[Stored data entries]
============================================================

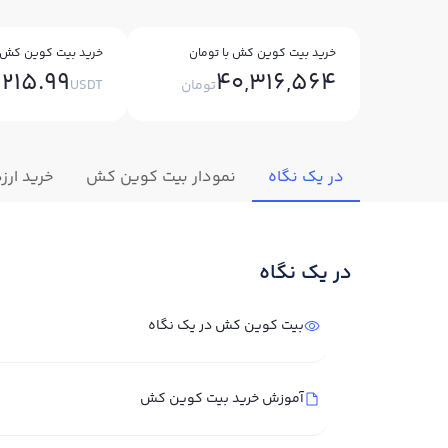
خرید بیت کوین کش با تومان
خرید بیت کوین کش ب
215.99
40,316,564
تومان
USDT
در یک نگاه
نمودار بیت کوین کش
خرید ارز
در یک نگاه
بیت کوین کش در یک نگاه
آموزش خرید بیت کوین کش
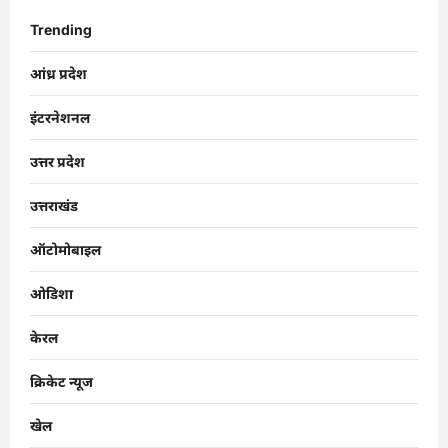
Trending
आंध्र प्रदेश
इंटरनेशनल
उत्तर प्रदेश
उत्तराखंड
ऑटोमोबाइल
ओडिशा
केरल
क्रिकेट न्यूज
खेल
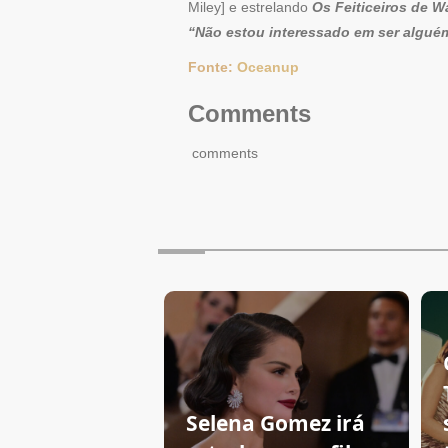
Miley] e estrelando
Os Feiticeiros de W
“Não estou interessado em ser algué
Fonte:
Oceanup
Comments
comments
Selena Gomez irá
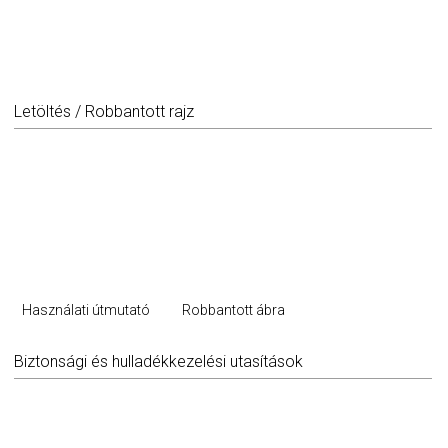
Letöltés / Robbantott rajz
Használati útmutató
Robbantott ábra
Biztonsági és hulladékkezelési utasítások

============================================================

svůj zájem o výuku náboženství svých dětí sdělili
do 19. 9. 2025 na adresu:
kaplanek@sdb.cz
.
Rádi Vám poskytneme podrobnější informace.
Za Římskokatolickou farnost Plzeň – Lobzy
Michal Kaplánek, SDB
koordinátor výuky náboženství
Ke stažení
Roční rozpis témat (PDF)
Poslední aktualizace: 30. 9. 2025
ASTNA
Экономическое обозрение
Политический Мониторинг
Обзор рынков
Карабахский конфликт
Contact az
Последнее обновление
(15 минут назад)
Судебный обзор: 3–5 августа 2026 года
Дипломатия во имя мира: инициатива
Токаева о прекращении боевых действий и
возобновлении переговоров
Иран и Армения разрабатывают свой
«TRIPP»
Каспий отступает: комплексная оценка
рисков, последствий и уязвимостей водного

============================================================

§ Task description:
Copy out every line in the records above that contains the string "کوین". Treat case as significant when matching.

§ Problem solution:
خرید بیت کوین کش با تومان
خرید بیت کوین کش ب
نمودار بیت کوین کش
بیت کوین کش در یک نگاه
آموزش خرید بیت کوین کش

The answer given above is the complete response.